Johannes Schindelin:
No. As far as Git is concerned, the file names are just as much blobs as
the file contents.
I've struggled with the same problems on Linux before, since its file
systems doesn't have the concept of characters, either. I guess it's just
design principles, but as far as I am concerned, having file names be
constructed from characters makes a lot more sense than having them
constructed from bytes.
Git does the right thing in assuming commit messages and user names be UTF-8
characters, though, it would have been nice to have file names covered by
the same constraints.
The fact that Windows messes with this notion just as it messes with the
file contents (think the endless story whose name is CR/LF) shows only how
"well" designed the concepts in Windows are.
In this case, yes, Windows' way of doing does make more sense, at least to
me. And as far as text files are concerned, treating text as sequences of
bytes are in most cases not a very smart thing to do, either, but it's hard
not to given how most computers are constructed.
And as it stands, we have at least two issues on the msysGit issue tracker
that complain that Git does not work with localized file names properly.
So no, file names are not UTF-8 at all, especially not on Windows.
I am not trying to make file names *on Windows* to be UTF-8. I am trying to
make file names on Windows be Windows file names, i.e UTF-16 Unicode.
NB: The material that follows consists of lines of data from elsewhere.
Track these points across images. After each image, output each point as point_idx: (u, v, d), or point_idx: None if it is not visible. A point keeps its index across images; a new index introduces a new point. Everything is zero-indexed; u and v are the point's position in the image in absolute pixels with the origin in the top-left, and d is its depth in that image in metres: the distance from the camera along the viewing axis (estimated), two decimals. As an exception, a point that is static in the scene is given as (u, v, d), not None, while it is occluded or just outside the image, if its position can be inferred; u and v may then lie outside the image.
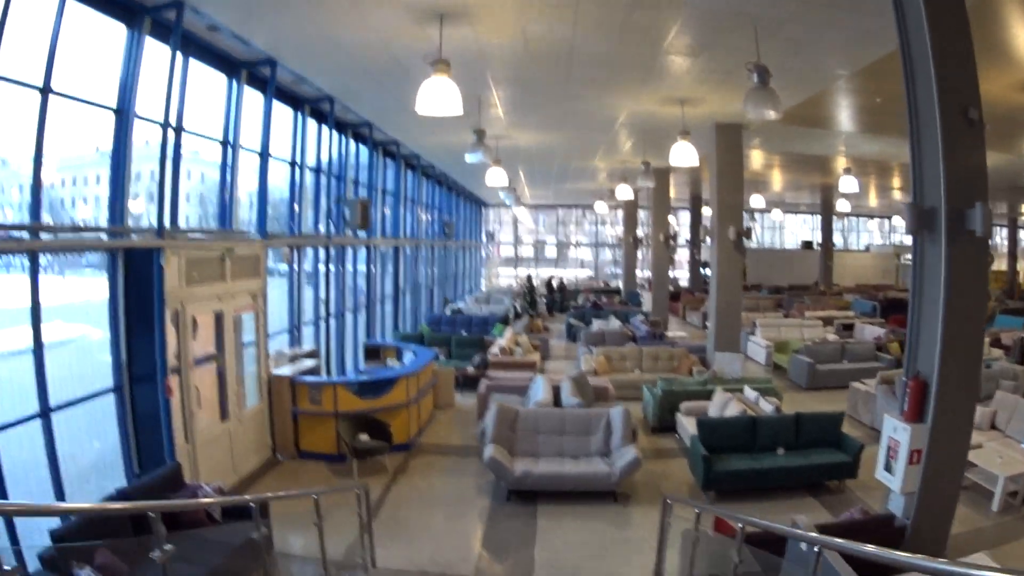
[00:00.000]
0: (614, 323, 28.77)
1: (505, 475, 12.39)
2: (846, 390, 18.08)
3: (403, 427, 15.35)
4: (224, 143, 14.01)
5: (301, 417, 14.82)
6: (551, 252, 57.51)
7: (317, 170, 18.87)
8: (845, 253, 50.03)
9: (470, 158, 17.04)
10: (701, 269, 42.99)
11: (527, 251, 56.98)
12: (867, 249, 53.96)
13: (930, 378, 8.62)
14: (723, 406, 14.81)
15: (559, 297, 41.58)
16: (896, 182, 34.80)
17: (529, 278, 43.27)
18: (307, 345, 18.07)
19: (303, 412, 14.80)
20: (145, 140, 11.30)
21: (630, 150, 24.12)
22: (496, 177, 19.71)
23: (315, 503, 8.47)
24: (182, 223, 11.81)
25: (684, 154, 15.65)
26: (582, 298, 40.01)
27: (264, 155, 15.12)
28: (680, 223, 48.44)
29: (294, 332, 17.85)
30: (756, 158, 26.30)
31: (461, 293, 41.40)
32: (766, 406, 14.62)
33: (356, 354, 21.21)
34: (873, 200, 41.84)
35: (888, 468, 9.12)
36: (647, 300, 34.24)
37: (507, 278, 54.93)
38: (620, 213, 43.71)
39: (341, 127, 20.29)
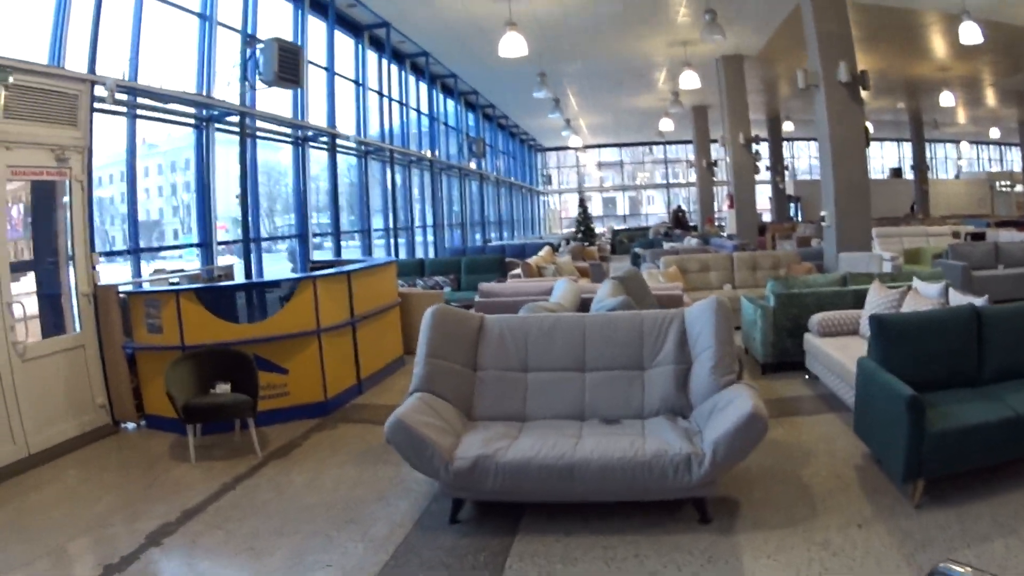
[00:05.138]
0: (691, 242, 21.63)
1: (429, 466, 5.12)
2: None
3: (309, 374, 8.50)
4: None
5: (140, 356, 8.30)
6: (621, 207, 51.27)
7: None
8: (934, 181, 43.33)
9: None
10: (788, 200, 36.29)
11: (596, 208, 49.92)
12: (958, 176, 47.77)
13: None
14: (889, 311, 7.38)
15: (625, 239, 34.21)
16: (989, 97, 29.03)
17: (582, 200, 37.20)
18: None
19: (141, 347, 8.25)
20: None
21: (687, 22, 18.23)
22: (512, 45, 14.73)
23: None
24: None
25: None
26: (652, 233, 32.42)
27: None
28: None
29: (210, 246, 12.05)
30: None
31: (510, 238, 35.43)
32: (958, 299, 7.25)
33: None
34: (962, 118, 35.77)
35: None
36: (730, 222, 26.57)
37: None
38: (691, 148, 36.26)
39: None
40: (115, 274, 9.95)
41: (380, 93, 19.31)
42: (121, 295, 8.29)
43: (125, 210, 10.85)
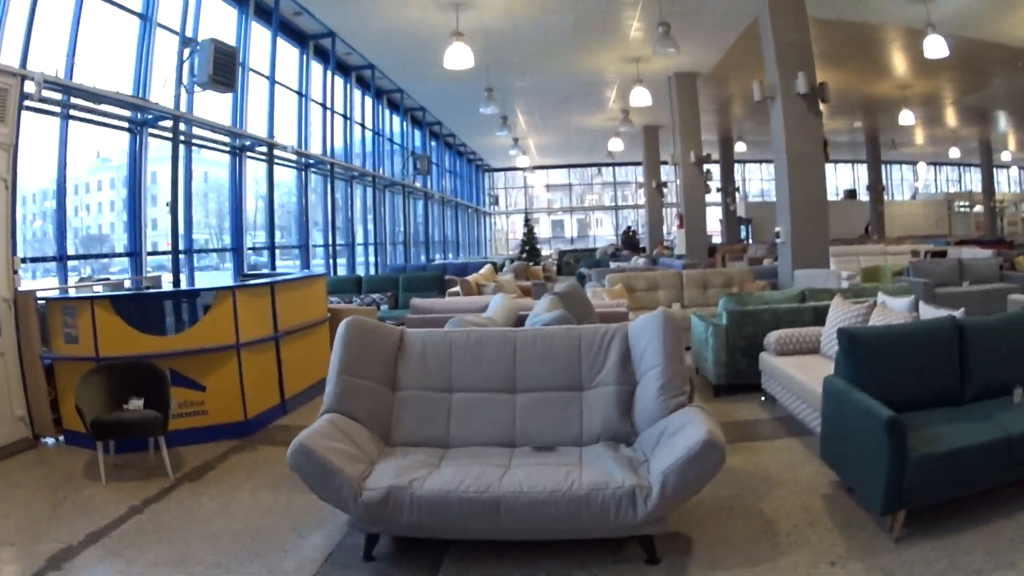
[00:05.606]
0: (638, 262, 21.24)
1: (337, 496, 4.42)
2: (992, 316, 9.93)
3: (228, 392, 7.80)
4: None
5: (58, 367, 7.69)
6: (569, 230, 50.40)
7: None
8: (890, 203, 43.36)
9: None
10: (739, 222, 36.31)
11: (544, 230, 49.16)
12: (914, 197, 47.75)
13: None
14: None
15: (572, 260, 33.70)
16: (950, 116, 29.02)
17: (528, 219, 36.49)
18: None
19: (58, 358, 7.65)
20: None
21: (640, 37, 17.71)
22: (458, 56, 14.51)
23: None
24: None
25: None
26: (599, 254, 31.92)
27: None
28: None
29: (140, 256, 11.38)
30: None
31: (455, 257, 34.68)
32: (930, 312, 6.92)
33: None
34: (920, 138, 36.03)
35: None
36: (680, 243, 26.05)
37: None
38: (640, 170, 35.77)
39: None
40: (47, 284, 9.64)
41: (324, 106, 18.60)
42: (39, 302, 7.73)
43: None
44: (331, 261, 19.04)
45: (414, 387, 5.31)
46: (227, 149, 14.09)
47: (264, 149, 14.92)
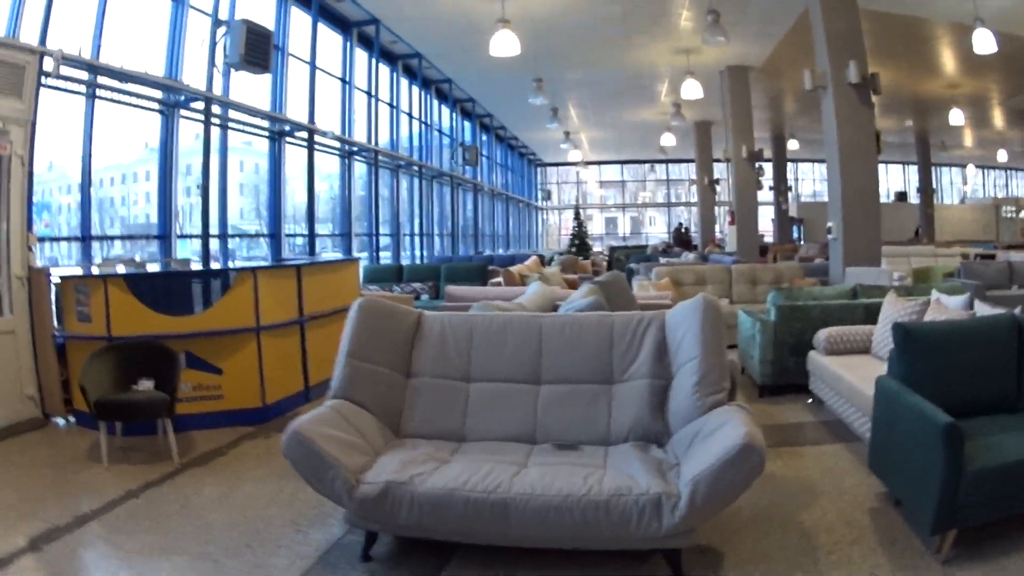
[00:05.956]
0: (688, 257, 20.71)
1: (331, 489, 4.04)
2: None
3: (246, 376, 7.54)
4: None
5: (70, 346, 7.57)
6: (622, 227, 49.90)
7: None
8: (939, 207, 42.24)
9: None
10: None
11: (597, 227, 48.97)
12: (963, 201, 46.41)
13: None
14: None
15: (622, 256, 33.26)
16: (997, 117, 28.08)
17: (578, 212, 35.91)
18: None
19: (72, 337, 7.53)
20: None
21: (690, 28, 17.15)
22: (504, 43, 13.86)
23: None
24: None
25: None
26: (650, 250, 31.40)
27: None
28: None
29: (169, 239, 11.19)
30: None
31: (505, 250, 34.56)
32: (985, 311, 6.29)
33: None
34: (969, 140, 35.05)
35: None
36: (730, 240, 25.43)
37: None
38: (693, 167, 35.16)
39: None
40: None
41: (369, 94, 18.29)
42: (53, 280, 7.71)
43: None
44: (375, 251, 18.79)
45: (429, 374, 4.89)
46: (266, 134, 13.86)
47: (304, 135, 14.66)
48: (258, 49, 11.01)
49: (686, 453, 4.08)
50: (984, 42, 14.01)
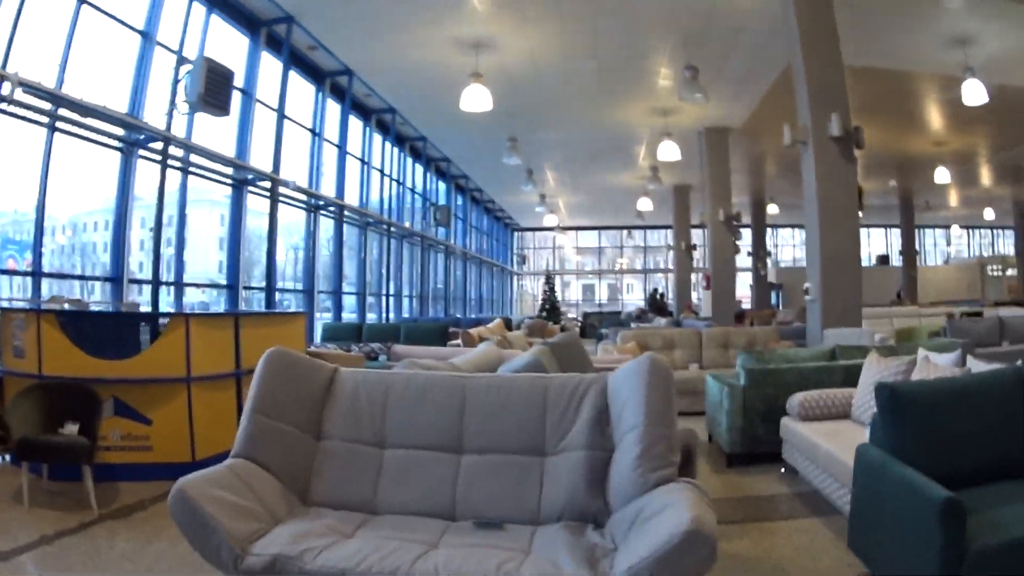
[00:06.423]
0: (661, 322, 20.16)
1: (216, 557, 3.40)
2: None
3: (175, 429, 7.19)
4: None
5: (7, 382, 7.26)
6: (598, 294, 50.00)
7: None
8: (923, 268, 42.73)
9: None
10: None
11: (574, 293, 49.82)
12: (947, 262, 47.04)
13: None
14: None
15: (595, 321, 33.05)
16: (984, 175, 28.64)
17: (549, 277, 36.45)
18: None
19: (7, 372, 7.34)
20: None
21: (668, 87, 16.99)
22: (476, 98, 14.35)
23: None
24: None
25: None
26: (624, 316, 31.26)
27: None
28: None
29: (121, 281, 10.85)
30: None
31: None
32: (980, 367, 5.56)
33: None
34: (954, 199, 35.30)
35: None
36: (705, 305, 25.16)
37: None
38: (670, 233, 35.20)
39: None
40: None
41: (338, 147, 17.92)
42: None
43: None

It's
just that since Git internally uses the char* APIs, and from what I have
seen in most other cases assume that char* text is UTF-8, I am trying to
convert from Windows' view of path names to Git's (UTF-16 to UTF-8) and back.
The other way would be to keep the char* APIs but convert to the Windows
locale encoding ("ANSI codepage"), but that will break horribly as not all
file names that can be used on a file system can be represented as such.
Plus, all calls to a Windows API using a char* path name *is* converted into
UTF-16 anyway, since that is what is used internally in the Windows NT
subsystems.
Do not get me wrong, I really welcome you taking care of the issue, but I a
do not think that forcing UTF-8 is a solution.
Some kind of handling of Git repositories where file names are not UTF-8
would probably need to be added, yes.